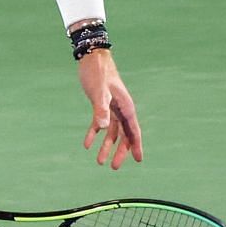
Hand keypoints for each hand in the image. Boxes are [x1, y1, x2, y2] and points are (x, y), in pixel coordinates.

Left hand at [77, 49, 142, 169]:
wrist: (91, 58)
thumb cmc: (98, 74)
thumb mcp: (99, 92)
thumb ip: (100, 110)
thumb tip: (103, 128)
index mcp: (126, 107)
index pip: (133, 131)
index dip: (136, 146)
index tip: (139, 160)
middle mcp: (121, 109)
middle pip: (123, 135)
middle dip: (119, 151)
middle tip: (113, 167)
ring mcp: (111, 108)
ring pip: (111, 132)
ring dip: (106, 146)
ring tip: (99, 162)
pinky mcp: (100, 105)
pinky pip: (99, 123)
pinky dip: (94, 133)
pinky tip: (86, 144)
- - -
What the exercise asks
Leave every image out and retype the entries above word for word.

Reply to the task
Hand keypoints for each hand in the image. Boxes are [x1, y1, x2, y2] and points are (x, y), in pixel coordinates.

Left hand at [77, 49, 142, 169]:
wrist: (91, 58)
thumb cmc: (98, 74)
thumb mcp: (99, 92)
thumb ip: (100, 110)
thumb tip: (103, 128)
index mcp: (126, 107)
index pip: (133, 131)
index dip: (136, 146)
index tip: (139, 160)
middle mcp: (121, 109)
middle pip: (123, 135)
middle dip: (119, 151)
middle tip: (113, 167)
ring mcp: (111, 108)
ring pip: (111, 132)
ring dip: (106, 146)
ring tip: (99, 162)
pinky mcp: (100, 105)
pinky pip: (99, 123)
pinky dip: (94, 133)
pinky tip: (86, 144)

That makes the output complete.